Ways to reduce your stress levels
“An invisible enemy, stress manifests in different symptoms including fatigue, irritability, insomnia, forgetfulness and depression. However, being aware of your stressors and making sure that you prioritise self-care can make a significant difference,” says Seugnette van Wyngaard, Head of 1st for Women Insurance. She outlined the following tips to help you cope with stress:
- There’s an app for that. In a world where there literally seems to be an app for everything, you can download an app to help you clear your head and get you into a calm, good mental space. Some helpful apps include Headspace, Calm, GPS for the Soul, Stress Doctor and the Mindfulness App.
- Get moving. Exercise and physical activity promote the production of endorphins which are your brain’s “feel-good” transmitters, promoting a heightened state of well-being. Regular exercise also improves your confidence and, in turn, your positivity levels.
- Take time for yourself. “I don’t have enough time,” is what most women would say. The answer is that you have to make time for yourself. Read a magazine, meet a friend for coffee, run a bubble bath. You don’t have to stop your whole life but press pause and schedule time for yourself. Remember the airplane instructions? You need to put your own mask on before you can help anyone else.

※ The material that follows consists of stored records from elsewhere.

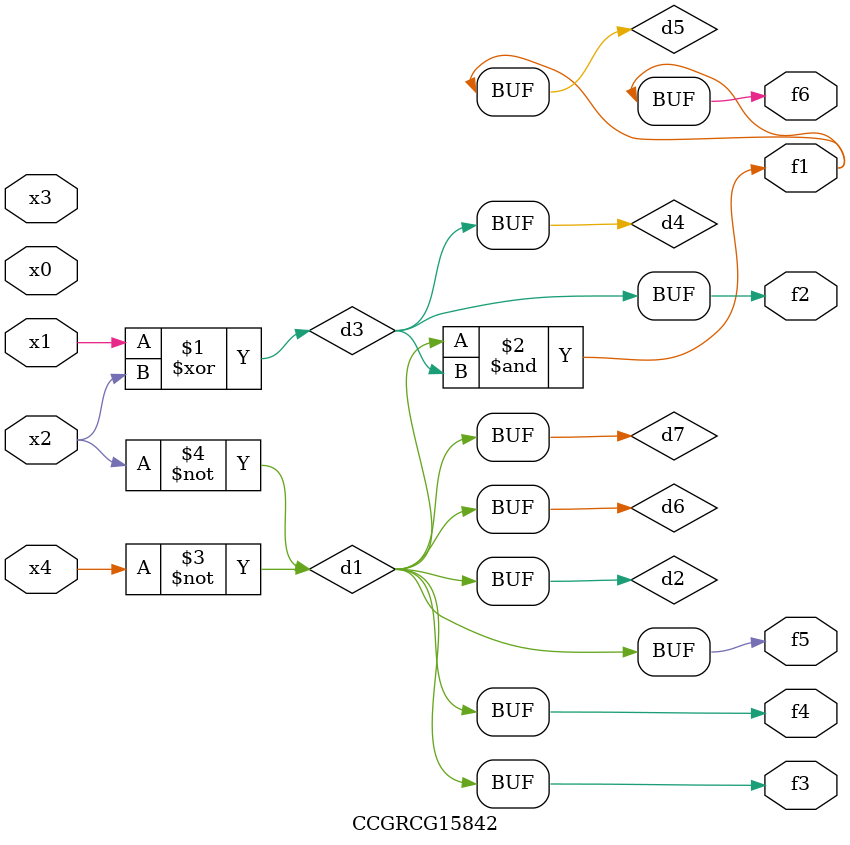
<source format=v>
module CCGRCG15842(
	input x0, x1, x2, x3, x4,
	output f1, f2, f3, f4, f5, f6
);

	wire d1, d2, d3, d4, d5, d6, d7;

	not (d1, x4);
	not (d2, x2);
	xor (d3, x1, x2);
	buf (d4, d3);
	and (d5, d1, d3);
	buf (d6, d1, d2);
	buf (d7, d2);
	assign f1 = d5;
	assign f2 = d4;
	assign f3 = d7;
	assign f4 = d7;
	assign f5 = d7;
	assign f6 = d5;
endmodule

</source>
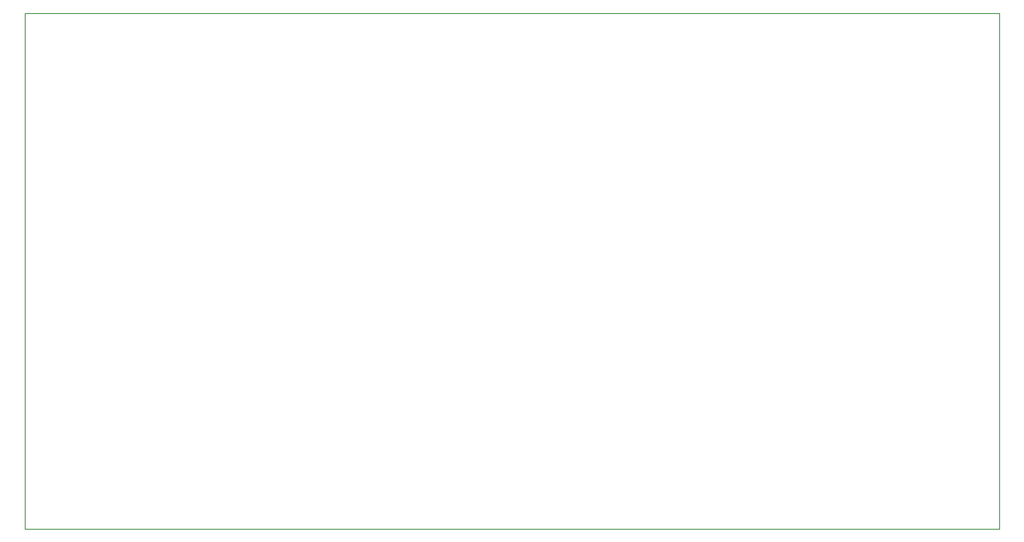
<source format=gko>
G04 (created by PCBNEW (2013-07-07 BZR 4022)-stable) date 7/17/2014 11:24:11 AM*
%MOIN*%
G04 Gerber Fmt 3.4, Leading zero omitted, Abs format*
%FSLAX34Y34*%
G01*
G70*
G90*
G04 APERTURE LIST*
%ADD10C,0.00590551*%
%ADD11C,0.00393701*%
G04 APERTURE END LIST*
G54D10*
G54D11*
X73228Y-21259D02*
X33858Y-21259D01*
X33858Y-42125D02*
X73228Y-42125D01*
X33858Y-42125D02*
X33858Y-21259D01*
X73228Y-21259D02*
X73228Y-42125D01*
M02*

</source>
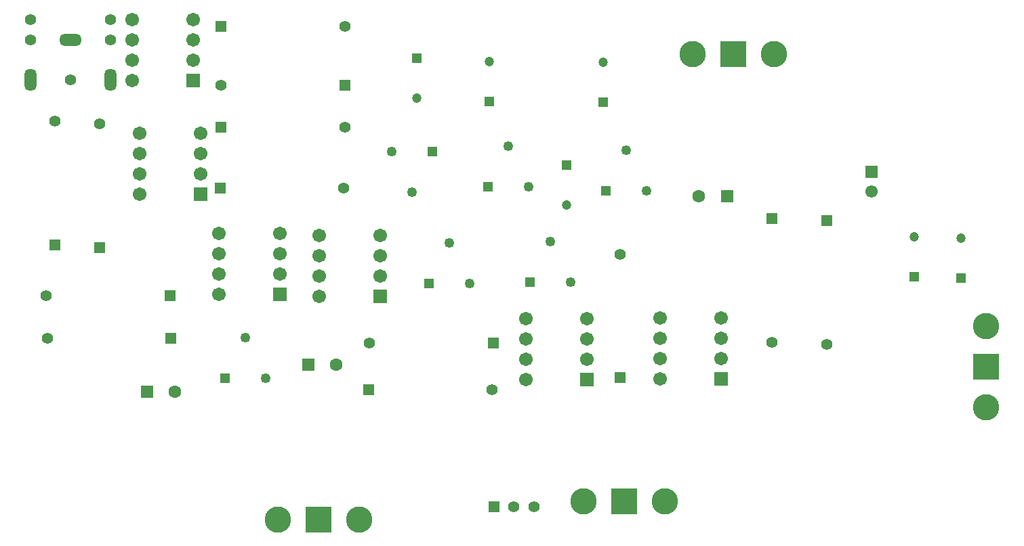
<source format=gts>
G04*
G04 #@! TF.GenerationSoftware,Altium Limited,Altium Designer,24.5.2 (23)*
G04*
G04 Layer_Color=8388736*
%FSLAX44Y44*%
%MOMM*%
G71*
G04*
G04 #@! TF.SameCoordinates,504B62B8-D43C-4730-976B-65A65C3D763D*
G04*
G04*
G04 #@! TF.FilePolarity,Negative*
G04*
G01*
G75*
%ADD16C,1.4032*%
%ADD17O,1.5112X2.8192*%
%ADD18O,2.8192X1.5112*%
%ADD19R,3.2992X3.2992*%
%ADD20C,3.2992*%
%ADD21R,1.7032X1.7032*%
%ADD22C,1.7032*%
%ADD23C,1.2000*%
%ADD24R,1.2000X1.2000*%
%ADD25C,1.4000*%
%ADD26R,1.4000X1.4000*%
%ADD27R,1.4000X1.4000*%
%ADD28R,1.5500X1.5500*%
%ADD29C,1.5500*%
%ADD30R,1.2500X1.2500*%
%ADD31C,1.2500*%
%ADD32R,1.6032X1.6032*%
%ADD33C,1.6032*%
%ADD34R,3.2992X3.2992*%
D16*
X355130Y1125220D02*
D03*
Y1150220D02*
D03*
X405130Y1075220D02*
D03*
X455130Y1125220D02*
D03*
Y1150220D02*
D03*
D17*
Y1075220D02*
D03*
X355130D02*
D03*
D18*
X405130Y1125220D02*
D03*
D19*
X1233170Y1107440D02*
D03*
X715010Y524510D02*
D03*
X1097280Y547370D02*
D03*
D20*
X1182370Y1107440D02*
D03*
X1283970D02*
D03*
X1549400Y767080D02*
D03*
Y665480D02*
D03*
X765810Y524510D02*
D03*
X664210D02*
D03*
X1046480Y547370D02*
D03*
X1148080D02*
D03*
D21*
X567690Y932180D02*
D03*
X558800Y1074420D02*
D03*
X666750Y806450D02*
D03*
X792480Y803910D02*
D03*
X1217930Y701040D02*
D03*
X1050290Y699770D02*
D03*
D22*
X567690Y957580D02*
D03*
Y982980D02*
D03*
Y1008380D02*
D03*
X491490Y932180D02*
D03*
Y957580D02*
D03*
Y982980D02*
D03*
Y1008380D02*
D03*
X558800Y1099820D02*
D03*
Y1125220D02*
D03*
Y1150620D02*
D03*
X482600Y1074420D02*
D03*
Y1099820D02*
D03*
Y1125220D02*
D03*
Y1150620D02*
D03*
X666750Y831850D02*
D03*
Y857250D02*
D03*
Y882650D02*
D03*
X590550Y806450D02*
D03*
Y831850D02*
D03*
Y857250D02*
D03*
Y882650D02*
D03*
X792480Y829310D02*
D03*
Y854710D02*
D03*
Y880110D02*
D03*
X716280Y803910D02*
D03*
Y829310D02*
D03*
Y854710D02*
D03*
Y880110D02*
D03*
X1217930Y726440D02*
D03*
Y751840D02*
D03*
Y777240D02*
D03*
X1141730Y701040D02*
D03*
Y726440D02*
D03*
Y751840D02*
D03*
Y777240D02*
D03*
X1050290Y725170D02*
D03*
Y750570D02*
D03*
Y775970D02*
D03*
X974090Y699770D02*
D03*
Y725170D02*
D03*
Y750570D02*
D03*
Y775970D02*
D03*
D23*
X928370Y1098150D02*
D03*
X838200Y1051960D02*
D03*
X1024890Y918210D02*
D03*
X1459230Y878440D02*
D03*
X1517650Y877170D02*
D03*
X1070610Y1096880D02*
D03*
D24*
X928370Y1048150D02*
D03*
X838200Y1101960D02*
D03*
X1024890Y968210D02*
D03*
X1459230Y828440D02*
D03*
X1517650Y827170D02*
D03*
X1070610Y1046880D02*
D03*
D25*
X1281430Y746930D02*
D03*
X984250Y541020D02*
D03*
X959250D02*
D03*
X747860Y1141730D02*
D03*
X441960Y1019810D02*
D03*
X386080Y1023450D02*
D03*
X747860Y1016000D02*
D03*
X376090Y751840D02*
D03*
X593260Y1068070D02*
D03*
X374990Y805180D02*
D03*
X746590Y939800D02*
D03*
X778680Y745490D02*
D03*
X1350010Y744390D02*
D03*
X932010Y687070D02*
D03*
X1092200Y856910D02*
D03*
D26*
X1281430Y901530D02*
D03*
X441960Y865210D02*
D03*
X386080Y868850D02*
D03*
X1350010Y898990D02*
D03*
X1092200Y702310D02*
D03*
D27*
X934250Y541020D02*
D03*
X593260Y1141730D02*
D03*
Y1016000D02*
D03*
X530690Y751840D02*
D03*
X747860Y1068070D02*
D03*
X529590Y805180D02*
D03*
X591990Y939800D02*
D03*
X933280Y745490D02*
D03*
X777410Y687070D02*
D03*
D28*
X1405890Y960120D02*
D03*
D29*
Y935120D02*
D03*
D30*
X857250Y985520D02*
D03*
X927100Y941070D02*
D03*
X1074420Y935990D02*
D03*
X853440Y820420D02*
D03*
X979170Y821690D02*
D03*
X598170Y701650D02*
D03*
D31*
X806450Y985520D02*
D03*
X831850Y934720D02*
D03*
X977900Y941070D02*
D03*
X952500Y991870D02*
D03*
X1099820Y986790D02*
D03*
X1125220Y935990D02*
D03*
X878840Y871220D02*
D03*
X904240Y820420D02*
D03*
X1004570Y872490D02*
D03*
X1029970Y821690D02*
D03*
X623570Y752450D02*
D03*
X648970Y701650D02*
D03*
D32*
X702310Y718820D02*
D03*
X1225270Y929640D02*
D03*
X500660Y684530D02*
D03*
D33*
X737310Y718820D02*
D03*
X1190270Y929640D02*
D03*
X535660Y684530D02*
D03*
D34*
X1549400Y716280D02*
D03*
M02*

</source>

- Focus on your breathing. Dr Ela Manga, founder of Breathwork Africa, says practising conscious breathing can help you build self-awareness and find your inner calmness. The more you practise this, the easier it will be. A form of conscious breathing that has been commonly recommended to Covid patients over the last year is box breathing. To box breathe, you breathe in four stages with the same amount of time for each stage. The four-stage process would be as follows:
- Inhale slowly for a count of 4
- Pause for a count of 4
- Exhale slowly for a count of 4
- Pause again for a count of 4
“These may all seem like relatively simple steps but practising each of them regularly will eventually have an impact on your stress levels, helping you stay focused and calm and better able to deal with situations as they arise,” Van Wyngaard concludes.